- [The problem]:
Starting at the top of the entries below, set down every line exactly, please, until you reach the line with "Sign it only", which is included too.

☆ ☆ ☆ ☆

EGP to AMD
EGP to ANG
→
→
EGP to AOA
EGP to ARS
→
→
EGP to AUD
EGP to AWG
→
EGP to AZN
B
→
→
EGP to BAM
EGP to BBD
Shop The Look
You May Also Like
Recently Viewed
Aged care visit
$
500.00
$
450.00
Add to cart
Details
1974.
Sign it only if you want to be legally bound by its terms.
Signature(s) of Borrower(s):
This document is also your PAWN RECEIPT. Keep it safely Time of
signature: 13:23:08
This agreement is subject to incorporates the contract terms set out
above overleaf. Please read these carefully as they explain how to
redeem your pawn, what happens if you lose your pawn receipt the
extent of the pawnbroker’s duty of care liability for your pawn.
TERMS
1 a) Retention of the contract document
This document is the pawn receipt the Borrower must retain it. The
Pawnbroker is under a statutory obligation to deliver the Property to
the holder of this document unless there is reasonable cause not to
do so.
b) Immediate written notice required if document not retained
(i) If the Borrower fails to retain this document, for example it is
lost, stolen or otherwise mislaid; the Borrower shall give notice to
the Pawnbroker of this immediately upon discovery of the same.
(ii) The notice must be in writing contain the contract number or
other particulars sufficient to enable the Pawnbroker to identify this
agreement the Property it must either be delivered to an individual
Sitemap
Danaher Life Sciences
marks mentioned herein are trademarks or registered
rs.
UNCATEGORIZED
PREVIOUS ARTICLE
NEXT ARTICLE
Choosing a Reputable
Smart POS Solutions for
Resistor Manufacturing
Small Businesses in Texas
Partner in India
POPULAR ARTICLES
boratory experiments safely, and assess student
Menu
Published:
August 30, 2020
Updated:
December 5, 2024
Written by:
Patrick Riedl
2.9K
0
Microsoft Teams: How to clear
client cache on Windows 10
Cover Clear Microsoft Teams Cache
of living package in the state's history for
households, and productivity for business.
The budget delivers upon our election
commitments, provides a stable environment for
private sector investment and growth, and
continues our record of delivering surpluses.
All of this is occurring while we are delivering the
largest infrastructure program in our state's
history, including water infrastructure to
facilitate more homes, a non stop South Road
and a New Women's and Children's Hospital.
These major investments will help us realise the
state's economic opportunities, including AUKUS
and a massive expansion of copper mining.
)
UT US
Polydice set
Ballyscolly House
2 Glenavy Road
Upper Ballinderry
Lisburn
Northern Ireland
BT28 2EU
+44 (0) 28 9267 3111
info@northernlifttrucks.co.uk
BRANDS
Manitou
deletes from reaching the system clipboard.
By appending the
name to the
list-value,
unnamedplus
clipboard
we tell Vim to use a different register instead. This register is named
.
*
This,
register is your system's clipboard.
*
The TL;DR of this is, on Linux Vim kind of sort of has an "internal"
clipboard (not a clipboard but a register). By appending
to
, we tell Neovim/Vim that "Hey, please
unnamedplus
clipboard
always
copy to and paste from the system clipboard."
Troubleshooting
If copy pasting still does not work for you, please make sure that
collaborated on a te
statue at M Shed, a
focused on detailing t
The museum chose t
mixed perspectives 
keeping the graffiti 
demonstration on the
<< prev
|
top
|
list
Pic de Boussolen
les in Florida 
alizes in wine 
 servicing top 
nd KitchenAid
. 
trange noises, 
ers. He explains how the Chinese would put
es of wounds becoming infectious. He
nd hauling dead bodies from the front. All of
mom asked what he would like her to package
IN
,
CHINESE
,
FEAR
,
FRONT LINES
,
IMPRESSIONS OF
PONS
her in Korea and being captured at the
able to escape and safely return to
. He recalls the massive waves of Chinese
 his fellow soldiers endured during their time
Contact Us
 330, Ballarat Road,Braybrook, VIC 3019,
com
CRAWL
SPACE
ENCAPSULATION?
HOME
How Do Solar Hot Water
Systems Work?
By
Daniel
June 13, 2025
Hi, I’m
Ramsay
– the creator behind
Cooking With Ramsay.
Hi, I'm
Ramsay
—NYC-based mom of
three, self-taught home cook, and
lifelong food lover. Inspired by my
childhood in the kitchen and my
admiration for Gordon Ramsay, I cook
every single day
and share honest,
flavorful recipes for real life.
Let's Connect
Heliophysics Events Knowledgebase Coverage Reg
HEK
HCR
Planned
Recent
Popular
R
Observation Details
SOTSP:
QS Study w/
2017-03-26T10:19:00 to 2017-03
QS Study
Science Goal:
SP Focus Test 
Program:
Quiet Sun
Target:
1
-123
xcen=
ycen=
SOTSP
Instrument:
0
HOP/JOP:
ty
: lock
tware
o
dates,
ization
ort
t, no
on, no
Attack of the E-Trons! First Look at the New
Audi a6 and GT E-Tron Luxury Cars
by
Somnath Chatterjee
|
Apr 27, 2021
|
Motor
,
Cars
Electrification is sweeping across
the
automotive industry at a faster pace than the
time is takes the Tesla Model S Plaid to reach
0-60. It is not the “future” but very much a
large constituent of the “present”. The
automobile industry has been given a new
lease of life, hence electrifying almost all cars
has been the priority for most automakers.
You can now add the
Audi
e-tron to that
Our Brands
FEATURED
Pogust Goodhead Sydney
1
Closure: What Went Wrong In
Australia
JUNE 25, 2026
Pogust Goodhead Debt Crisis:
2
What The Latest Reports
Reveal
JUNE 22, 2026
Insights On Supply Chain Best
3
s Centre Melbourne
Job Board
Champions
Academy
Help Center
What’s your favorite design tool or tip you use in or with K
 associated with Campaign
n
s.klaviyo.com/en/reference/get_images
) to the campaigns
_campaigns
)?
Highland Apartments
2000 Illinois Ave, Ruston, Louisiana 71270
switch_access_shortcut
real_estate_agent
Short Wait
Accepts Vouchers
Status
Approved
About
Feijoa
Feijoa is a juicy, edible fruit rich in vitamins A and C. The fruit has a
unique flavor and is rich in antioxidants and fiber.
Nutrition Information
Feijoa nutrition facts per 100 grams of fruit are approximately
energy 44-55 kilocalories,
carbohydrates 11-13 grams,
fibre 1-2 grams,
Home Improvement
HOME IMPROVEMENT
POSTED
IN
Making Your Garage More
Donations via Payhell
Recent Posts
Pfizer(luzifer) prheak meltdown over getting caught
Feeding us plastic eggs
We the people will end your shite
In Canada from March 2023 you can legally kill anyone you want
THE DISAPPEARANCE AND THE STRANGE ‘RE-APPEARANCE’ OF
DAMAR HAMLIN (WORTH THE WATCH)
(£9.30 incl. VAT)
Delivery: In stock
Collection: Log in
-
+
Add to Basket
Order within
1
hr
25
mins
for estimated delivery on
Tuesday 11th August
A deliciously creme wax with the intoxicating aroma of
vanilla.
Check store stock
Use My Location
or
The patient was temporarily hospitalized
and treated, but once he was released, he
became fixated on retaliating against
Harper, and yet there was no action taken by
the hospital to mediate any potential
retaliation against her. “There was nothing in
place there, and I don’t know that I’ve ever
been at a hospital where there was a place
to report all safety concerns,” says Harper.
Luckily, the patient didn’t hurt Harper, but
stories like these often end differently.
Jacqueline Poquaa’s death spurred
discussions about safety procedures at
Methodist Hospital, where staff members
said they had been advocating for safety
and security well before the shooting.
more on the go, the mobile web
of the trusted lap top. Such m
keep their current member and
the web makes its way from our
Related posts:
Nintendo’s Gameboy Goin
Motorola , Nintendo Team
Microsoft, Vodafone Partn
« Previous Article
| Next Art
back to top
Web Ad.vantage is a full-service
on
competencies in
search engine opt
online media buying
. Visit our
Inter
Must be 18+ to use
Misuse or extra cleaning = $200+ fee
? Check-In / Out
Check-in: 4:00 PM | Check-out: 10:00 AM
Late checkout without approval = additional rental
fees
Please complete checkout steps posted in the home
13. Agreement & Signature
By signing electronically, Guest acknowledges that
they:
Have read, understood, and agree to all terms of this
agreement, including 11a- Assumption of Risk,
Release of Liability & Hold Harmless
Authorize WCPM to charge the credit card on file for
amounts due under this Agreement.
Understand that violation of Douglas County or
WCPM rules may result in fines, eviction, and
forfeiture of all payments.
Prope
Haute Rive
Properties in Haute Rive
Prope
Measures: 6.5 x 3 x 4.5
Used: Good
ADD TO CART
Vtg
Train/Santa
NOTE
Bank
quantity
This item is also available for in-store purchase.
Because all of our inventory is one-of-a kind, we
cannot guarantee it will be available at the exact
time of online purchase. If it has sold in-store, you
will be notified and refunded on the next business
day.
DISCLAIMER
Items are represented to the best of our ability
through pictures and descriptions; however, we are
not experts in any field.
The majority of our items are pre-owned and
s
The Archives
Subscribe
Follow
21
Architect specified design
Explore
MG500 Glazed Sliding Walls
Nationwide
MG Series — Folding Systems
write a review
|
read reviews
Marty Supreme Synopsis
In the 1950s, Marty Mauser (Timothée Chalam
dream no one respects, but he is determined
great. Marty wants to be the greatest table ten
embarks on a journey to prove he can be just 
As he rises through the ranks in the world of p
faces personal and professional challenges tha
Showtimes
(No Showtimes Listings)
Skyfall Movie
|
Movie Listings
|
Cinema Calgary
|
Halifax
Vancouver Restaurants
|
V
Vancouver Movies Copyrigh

☆ ☆ ☆ ☆

- [Task response]:
EGP to AMD
EGP to ANG
→
→
EGP to AOA
EGP to ARS
→
→
EGP to AUD
EGP to AWG
→
EGP to AZN
B
→
→
EGP to BAM
EGP to BBD
Shop The Look
You May Also Like
Recently Viewed
Aged care visit
$
500.00
$
450.00
Add to cart
Details
1974.
Sign it only if you want to be legally bound by its terms.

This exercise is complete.